Question

What is the vapor pressure of the solution if 35.0 g of water is dissolved in 100.0 g of ethyl alcohol at 25 ∘C? The vapor pressure of pure water is 23.8 mmHg, and the vapor pressure of ethyl alcohol is 61.2 mmHg at 25 ∘C.

Answer 1

Answer: The vapor pressure of the solution is 43.55 mmHg

Step-by-step explanation:

To calculate the number of moles, we use the equation:

`\text{Number of moles}=\frac{\text{Given mass}}{\text{Molar mass}}` .....(1)

• For water:

Given mass of water = 35.0 g

Molar mass of water = 18 g/mol

Putting values in equation 1, we get:

`\text{Moles of water}=(35.0g)/(18g/mol)=1.944mol`

• For ethyl alcohol:

Given mass of ethyl alcohol = 100.0 g

Molar mass of ethyl alcohol = 46 g/mol

Putting values in equation 1, we get:

`\text{Moles of ethyl alcohol}=(100.0g)/(46g/mol)=2.174mol`

Total moles of solution = [1.944 = 2.174] moles = 4.118 moles

• Mole fraction of a substance is given by:

`\chi_A=(n_A)/(n_A+n_B)`

For water:

`\chi_{\text{water}}=\frac{n_{\text{water}}}{n_{\text{water}}+n_{\text{ethyl alcohol}}}`

`\chi_(water)=(1.944)/(4.118)=0.472`

For ethyl alcohol:

`\chi_{\text{ethyl alcohol}}=\frac{n_{\text{ethyl alcohol}}}{n_{\text{water}}+n_{\text{ethyl alcohol}}}`

`\chi_{\text{ethyl alcohol}}=(2.174)/(4.118)=0.528`

Dalton's law of partial pressure states that the total pressure of the system is equal to the sum of partial pressure of each component present in it.

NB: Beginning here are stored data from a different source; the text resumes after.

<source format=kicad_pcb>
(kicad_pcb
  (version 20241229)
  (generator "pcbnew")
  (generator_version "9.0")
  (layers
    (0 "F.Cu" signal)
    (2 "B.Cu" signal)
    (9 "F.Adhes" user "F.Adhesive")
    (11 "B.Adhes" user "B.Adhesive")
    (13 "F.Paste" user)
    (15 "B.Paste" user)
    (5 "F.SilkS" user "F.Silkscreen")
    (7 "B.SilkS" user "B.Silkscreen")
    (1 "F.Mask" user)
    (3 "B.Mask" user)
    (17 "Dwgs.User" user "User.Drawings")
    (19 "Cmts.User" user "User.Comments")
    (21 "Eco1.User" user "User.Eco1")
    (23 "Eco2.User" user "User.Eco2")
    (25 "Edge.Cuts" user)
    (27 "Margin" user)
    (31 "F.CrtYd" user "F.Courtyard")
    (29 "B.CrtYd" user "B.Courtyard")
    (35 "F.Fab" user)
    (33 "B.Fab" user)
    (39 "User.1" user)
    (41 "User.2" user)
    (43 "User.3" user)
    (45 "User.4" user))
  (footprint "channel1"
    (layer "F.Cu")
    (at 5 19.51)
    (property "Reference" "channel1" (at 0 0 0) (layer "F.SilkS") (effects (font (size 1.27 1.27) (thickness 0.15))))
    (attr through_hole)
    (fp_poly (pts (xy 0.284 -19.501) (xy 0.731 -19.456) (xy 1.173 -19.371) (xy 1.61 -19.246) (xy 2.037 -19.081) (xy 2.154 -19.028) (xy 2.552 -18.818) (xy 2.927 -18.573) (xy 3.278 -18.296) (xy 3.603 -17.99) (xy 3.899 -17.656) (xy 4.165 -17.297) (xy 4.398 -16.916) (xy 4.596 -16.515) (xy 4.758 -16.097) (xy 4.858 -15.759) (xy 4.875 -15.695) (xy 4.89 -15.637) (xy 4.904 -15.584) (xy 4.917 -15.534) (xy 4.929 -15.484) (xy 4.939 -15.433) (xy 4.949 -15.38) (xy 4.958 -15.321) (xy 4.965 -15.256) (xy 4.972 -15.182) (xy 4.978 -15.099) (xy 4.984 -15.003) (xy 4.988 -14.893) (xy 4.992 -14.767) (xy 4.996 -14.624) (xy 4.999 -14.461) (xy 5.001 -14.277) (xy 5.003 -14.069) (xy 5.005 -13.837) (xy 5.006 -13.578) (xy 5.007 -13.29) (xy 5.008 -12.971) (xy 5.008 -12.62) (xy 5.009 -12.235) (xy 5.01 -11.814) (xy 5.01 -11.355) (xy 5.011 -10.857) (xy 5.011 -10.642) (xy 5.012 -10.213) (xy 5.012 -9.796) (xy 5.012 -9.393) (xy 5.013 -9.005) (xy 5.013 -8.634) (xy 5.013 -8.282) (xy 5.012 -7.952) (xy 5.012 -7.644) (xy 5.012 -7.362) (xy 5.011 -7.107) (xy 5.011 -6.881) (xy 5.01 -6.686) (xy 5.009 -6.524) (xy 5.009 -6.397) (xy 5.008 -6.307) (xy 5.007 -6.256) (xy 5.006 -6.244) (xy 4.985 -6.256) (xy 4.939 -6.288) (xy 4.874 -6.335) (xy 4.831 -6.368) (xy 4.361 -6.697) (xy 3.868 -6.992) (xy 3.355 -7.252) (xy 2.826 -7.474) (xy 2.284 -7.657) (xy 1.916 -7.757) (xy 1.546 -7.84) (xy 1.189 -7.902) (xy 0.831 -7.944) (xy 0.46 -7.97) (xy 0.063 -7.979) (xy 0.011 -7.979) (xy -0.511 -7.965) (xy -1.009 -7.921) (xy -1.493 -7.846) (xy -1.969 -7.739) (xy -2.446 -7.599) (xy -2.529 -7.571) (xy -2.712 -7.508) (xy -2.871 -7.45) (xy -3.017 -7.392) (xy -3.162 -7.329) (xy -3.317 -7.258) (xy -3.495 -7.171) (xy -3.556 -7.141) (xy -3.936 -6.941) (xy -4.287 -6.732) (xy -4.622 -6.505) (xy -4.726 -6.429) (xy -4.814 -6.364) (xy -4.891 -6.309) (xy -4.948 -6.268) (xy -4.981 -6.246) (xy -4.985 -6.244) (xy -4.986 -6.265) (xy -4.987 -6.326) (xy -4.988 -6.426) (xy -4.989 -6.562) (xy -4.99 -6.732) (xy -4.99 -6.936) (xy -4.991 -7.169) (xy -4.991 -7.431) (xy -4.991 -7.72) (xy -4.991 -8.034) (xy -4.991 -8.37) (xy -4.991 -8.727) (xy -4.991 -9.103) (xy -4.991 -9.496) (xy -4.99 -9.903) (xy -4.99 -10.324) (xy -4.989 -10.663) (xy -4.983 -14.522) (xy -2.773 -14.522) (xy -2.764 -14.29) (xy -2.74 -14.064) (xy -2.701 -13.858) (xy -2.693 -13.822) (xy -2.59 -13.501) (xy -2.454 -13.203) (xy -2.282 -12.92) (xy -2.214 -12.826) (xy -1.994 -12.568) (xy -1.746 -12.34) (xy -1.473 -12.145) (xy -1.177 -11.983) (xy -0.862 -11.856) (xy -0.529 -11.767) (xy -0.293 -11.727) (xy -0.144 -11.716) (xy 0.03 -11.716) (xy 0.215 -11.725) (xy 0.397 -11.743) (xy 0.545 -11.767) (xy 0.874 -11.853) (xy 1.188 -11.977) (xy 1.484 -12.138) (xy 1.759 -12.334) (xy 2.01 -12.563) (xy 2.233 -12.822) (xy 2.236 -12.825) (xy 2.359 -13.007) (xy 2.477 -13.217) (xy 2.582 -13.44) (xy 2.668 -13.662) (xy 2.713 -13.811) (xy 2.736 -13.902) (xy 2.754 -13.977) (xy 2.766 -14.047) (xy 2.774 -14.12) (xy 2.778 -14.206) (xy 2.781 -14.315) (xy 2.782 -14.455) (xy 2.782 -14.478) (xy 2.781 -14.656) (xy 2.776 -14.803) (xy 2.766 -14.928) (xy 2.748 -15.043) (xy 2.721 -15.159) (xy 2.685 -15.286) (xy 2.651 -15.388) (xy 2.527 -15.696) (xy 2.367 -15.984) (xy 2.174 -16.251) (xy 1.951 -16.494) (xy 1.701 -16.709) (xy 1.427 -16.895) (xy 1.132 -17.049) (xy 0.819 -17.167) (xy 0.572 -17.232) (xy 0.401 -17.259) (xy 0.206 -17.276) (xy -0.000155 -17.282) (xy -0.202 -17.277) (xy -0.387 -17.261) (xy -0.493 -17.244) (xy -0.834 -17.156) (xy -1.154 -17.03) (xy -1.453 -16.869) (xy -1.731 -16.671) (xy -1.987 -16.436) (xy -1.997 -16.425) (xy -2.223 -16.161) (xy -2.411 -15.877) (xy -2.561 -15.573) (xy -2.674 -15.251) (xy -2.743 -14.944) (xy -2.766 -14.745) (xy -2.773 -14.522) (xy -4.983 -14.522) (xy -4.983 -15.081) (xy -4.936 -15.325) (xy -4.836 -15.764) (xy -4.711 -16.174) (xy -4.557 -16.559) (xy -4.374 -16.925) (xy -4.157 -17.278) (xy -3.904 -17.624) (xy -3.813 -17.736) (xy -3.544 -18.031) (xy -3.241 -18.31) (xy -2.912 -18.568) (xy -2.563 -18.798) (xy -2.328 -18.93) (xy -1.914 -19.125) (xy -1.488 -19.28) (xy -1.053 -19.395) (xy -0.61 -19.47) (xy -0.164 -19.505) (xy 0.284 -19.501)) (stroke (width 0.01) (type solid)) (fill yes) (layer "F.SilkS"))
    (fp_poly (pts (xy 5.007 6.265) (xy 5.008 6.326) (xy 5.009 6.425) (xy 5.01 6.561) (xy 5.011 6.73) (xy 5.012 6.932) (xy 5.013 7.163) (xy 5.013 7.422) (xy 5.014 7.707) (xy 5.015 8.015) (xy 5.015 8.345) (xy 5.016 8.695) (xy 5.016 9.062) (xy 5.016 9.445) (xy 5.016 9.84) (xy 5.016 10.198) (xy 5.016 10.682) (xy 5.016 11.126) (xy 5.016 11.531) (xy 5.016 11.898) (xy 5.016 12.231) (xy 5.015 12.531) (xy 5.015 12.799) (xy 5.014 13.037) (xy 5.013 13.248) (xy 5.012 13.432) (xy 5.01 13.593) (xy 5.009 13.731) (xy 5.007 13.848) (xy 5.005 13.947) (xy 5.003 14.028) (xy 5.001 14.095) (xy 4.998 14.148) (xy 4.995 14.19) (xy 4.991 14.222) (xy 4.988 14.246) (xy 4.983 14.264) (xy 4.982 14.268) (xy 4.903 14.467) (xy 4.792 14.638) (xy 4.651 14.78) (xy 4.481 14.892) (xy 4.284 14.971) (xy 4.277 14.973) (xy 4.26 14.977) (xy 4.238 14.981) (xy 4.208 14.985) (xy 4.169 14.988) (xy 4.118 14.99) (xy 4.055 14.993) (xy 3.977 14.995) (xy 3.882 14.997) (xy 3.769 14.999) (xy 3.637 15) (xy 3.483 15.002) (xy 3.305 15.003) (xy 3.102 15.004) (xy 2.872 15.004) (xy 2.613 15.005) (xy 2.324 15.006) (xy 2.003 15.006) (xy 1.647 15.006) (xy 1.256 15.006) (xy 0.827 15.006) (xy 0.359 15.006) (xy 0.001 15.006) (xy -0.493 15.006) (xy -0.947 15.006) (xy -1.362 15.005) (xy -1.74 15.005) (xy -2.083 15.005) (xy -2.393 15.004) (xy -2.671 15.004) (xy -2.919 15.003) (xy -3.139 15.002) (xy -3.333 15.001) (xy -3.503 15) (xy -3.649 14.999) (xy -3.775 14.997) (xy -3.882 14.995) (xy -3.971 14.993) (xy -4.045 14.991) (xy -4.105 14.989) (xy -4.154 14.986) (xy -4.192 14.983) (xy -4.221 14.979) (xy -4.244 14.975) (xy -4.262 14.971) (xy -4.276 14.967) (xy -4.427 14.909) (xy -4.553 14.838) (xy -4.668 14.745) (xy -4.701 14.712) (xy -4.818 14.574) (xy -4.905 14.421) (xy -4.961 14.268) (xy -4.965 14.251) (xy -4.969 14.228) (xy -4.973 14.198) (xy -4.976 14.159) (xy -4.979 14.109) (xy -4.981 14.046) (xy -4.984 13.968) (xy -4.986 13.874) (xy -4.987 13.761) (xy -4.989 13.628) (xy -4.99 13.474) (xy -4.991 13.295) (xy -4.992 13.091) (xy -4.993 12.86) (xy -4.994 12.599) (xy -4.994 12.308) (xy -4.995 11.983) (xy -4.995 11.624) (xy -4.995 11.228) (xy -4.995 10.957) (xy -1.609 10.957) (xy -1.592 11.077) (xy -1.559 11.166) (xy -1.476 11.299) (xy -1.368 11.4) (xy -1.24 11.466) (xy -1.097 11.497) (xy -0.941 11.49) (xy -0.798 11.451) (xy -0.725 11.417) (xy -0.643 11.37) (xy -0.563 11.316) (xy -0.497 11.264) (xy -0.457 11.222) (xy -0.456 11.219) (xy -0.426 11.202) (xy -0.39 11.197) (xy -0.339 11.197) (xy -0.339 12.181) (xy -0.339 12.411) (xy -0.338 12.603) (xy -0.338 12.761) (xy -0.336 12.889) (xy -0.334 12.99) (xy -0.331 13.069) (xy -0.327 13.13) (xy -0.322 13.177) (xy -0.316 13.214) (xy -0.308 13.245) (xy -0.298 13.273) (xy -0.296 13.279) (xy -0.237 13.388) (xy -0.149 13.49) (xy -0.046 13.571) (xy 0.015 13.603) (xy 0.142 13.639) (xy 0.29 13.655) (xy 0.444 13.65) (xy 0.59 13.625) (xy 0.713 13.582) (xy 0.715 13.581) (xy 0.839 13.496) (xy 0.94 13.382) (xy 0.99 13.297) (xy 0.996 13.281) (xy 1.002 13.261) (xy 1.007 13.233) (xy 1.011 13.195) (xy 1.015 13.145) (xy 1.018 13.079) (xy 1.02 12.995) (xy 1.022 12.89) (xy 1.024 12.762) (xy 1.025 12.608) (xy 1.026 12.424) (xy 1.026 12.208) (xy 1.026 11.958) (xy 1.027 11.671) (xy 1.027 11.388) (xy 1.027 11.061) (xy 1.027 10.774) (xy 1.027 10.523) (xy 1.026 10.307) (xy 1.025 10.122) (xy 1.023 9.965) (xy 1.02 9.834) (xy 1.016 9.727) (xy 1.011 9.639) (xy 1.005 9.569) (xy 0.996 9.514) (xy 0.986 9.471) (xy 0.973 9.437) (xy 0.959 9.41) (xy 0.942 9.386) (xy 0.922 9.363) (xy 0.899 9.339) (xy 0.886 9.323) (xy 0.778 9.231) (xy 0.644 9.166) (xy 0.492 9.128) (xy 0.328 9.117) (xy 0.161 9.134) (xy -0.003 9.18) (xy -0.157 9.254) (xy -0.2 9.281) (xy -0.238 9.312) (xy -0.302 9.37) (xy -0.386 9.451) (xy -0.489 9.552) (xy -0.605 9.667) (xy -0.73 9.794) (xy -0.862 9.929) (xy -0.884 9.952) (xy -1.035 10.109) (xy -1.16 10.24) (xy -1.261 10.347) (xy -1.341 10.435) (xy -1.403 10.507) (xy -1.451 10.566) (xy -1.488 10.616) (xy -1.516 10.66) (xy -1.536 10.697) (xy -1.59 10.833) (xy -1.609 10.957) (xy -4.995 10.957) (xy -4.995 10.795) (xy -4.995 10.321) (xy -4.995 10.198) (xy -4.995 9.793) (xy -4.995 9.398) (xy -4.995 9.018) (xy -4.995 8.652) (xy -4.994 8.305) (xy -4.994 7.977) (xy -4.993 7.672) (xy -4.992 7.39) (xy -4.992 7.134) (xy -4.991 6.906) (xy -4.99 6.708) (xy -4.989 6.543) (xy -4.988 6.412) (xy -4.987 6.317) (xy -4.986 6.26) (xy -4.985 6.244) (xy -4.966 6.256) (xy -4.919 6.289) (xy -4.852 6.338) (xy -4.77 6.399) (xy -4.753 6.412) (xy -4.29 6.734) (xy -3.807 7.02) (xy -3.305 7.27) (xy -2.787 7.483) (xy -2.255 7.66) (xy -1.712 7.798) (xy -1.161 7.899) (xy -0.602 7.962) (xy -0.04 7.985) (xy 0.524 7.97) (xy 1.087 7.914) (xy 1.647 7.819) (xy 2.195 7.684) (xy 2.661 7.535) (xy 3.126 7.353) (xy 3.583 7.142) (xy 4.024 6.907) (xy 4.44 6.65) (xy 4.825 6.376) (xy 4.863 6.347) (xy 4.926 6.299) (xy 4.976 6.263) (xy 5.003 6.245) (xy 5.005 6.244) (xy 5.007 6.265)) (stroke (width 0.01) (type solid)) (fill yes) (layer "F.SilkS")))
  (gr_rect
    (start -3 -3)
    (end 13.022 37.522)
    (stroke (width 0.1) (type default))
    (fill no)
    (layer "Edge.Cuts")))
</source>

To calculate the vapor pressure of the solution, we use the law given by Dalton, which is:

`P_T=\sum_(i=1)^n (p_i* \chi_i)`

Or,

`P_T=[(p_{\text{water}}* \chi_{\text{water}})+(p_{\text{ethyl alcohol}}* \chi_{\text{ethyl alcohol}}`

We are given:

Vapor pressure of water = 23.8 mmHg

Vapor pressure of ethyl alcohol = 61.2 mmHg

Putting values in above equation, we get:

`p_T=[(23.8* 0.472)+(61.2* 0.528)]\\\\p_T=43.55mmHg`

Hence, the vapor pressure of the solution is 43.55 mmHg